LONDON (Reuters) - Michael Woodford, the CEO-turned whistleblower of Olympus Corp., said he would finalise an alternative slate of board candidates in the next two weeks as part of his quest to re-take the helm of the disgraced Japanese company.
“I am actively pursuing people who I am confident will join,” he told Reuters in an interview -- although he added the names on his list might change, depending on whether the camera and medical equipment maker avoids a delisting next week.
Woodford, who was fired on October 14 for questioning shady deals worth at least $1.7 billion currently being investigated by an international posse of prosecutors and local police, declined to be drawn on the percentage of investors backing him.
But he said his support was “extensive and substantial”.
“I have substantive support and specialist advice from a number of sources...I’ve got lawyers and the best (financial) advice on this.” But he said he didn’t want to name names because much of the work was being offered on a pro bono basis.
Woodford, who cut his teeth at Olympus over 30 years ago and became a rare foreigner to rise to the ranks of both president and CEO, said he had no doubt that he was the best person to be re-take the chief executive seat.
”I know the business, I was managing the business, I understand the business, I know the people in the business, I have a track record of delivering so I don’t have any doubts I would be the best person.

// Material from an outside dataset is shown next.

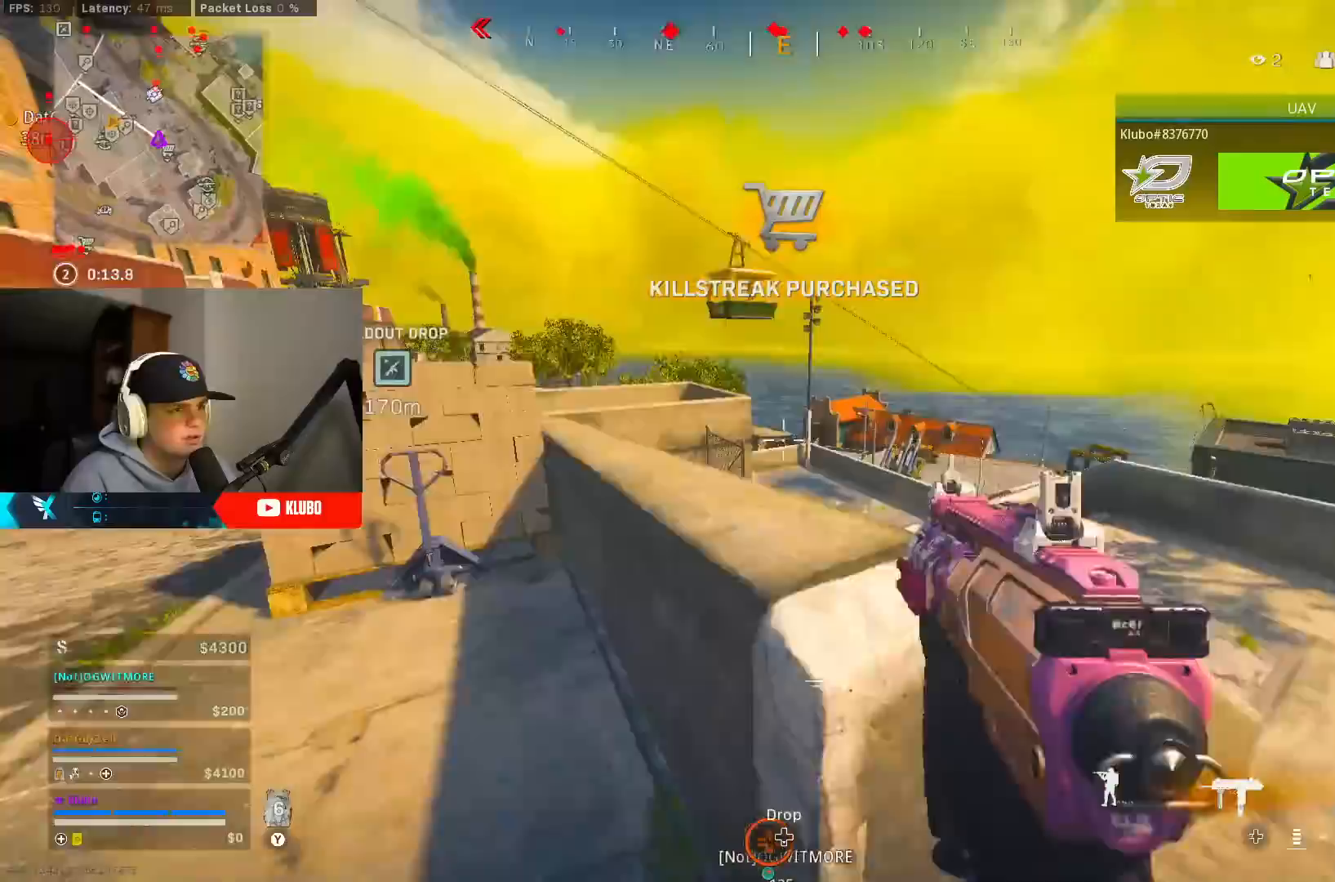
{"buttons": ["A"], "left_stick": "left", "right_stick": "down", "events": [[50, "B", "up"], [83, "L3", "down"], [117, "A", "up"], [117, "Y", "up"], [317, "A", "down"], [317, "L3", "up"], [333, "left_stick", "left"], [350, "right_stick", "down"]]}
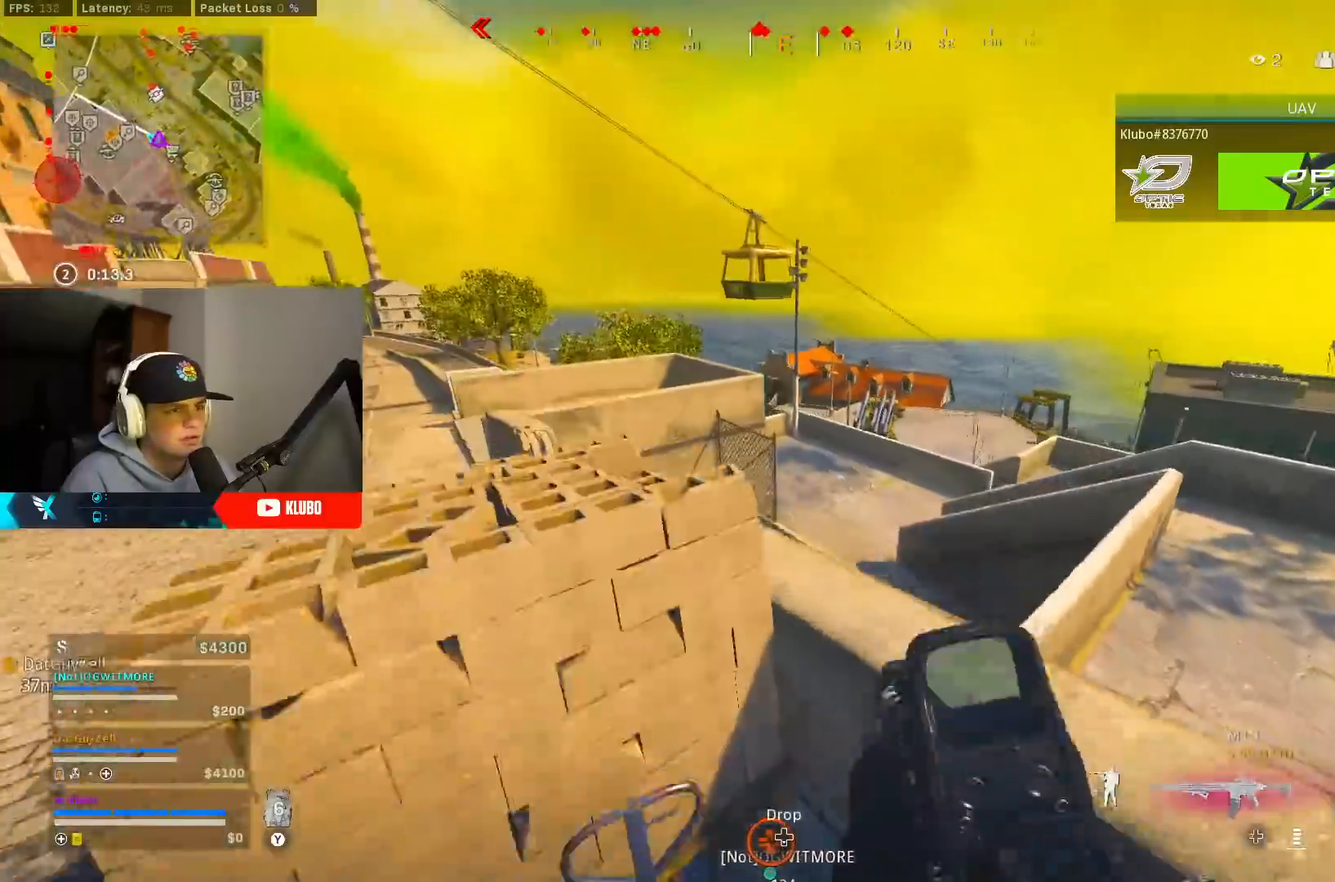
{"buttons": ["L3"], "left_stick": "up-left", "right_stick": "center", "events": [[33, "A", "up"], [33, "right_stick", "center"], [50, "left_stick", "up-left"], [67, "A", "down"], [267, "A", "up"], [317, "right_stick", "left"], [417, "L3", "down"], [417, "right_stick", "center"]]}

“I know what Olympus needs to do to be radically more profitable and successful,” he added, noting he would hang on to the company’s improving camera business.
As for the non-core assets snapped up by the company over the last 13 years, partly to help hide huge investments losses, he said only that employees needed to be treated with respect and sensitivity.
Olympus management on Wednesday bowed to shareholder demands for an extraordinary meeting in late February at the earliest, adding it was prepared to resign en masse after a company-appointed independent panel condemned managers for being “rotten to the core”.
In the meantime, the company said it was expecting to pick its own team of potential successors -- squaring up to a rival board mooted by Woodford.
“I‘m working on that with shareholders and other parties,” Woodford said. “I am confident I’ll have a very credible slate to propose...(which) will have to be ready in the next couple of weeks, as that is the notice period,” he said.
He declined to name any candidates, saying only: “I generally think representation of major shareholders on boards is not a bad thing. It’s quite healthy.”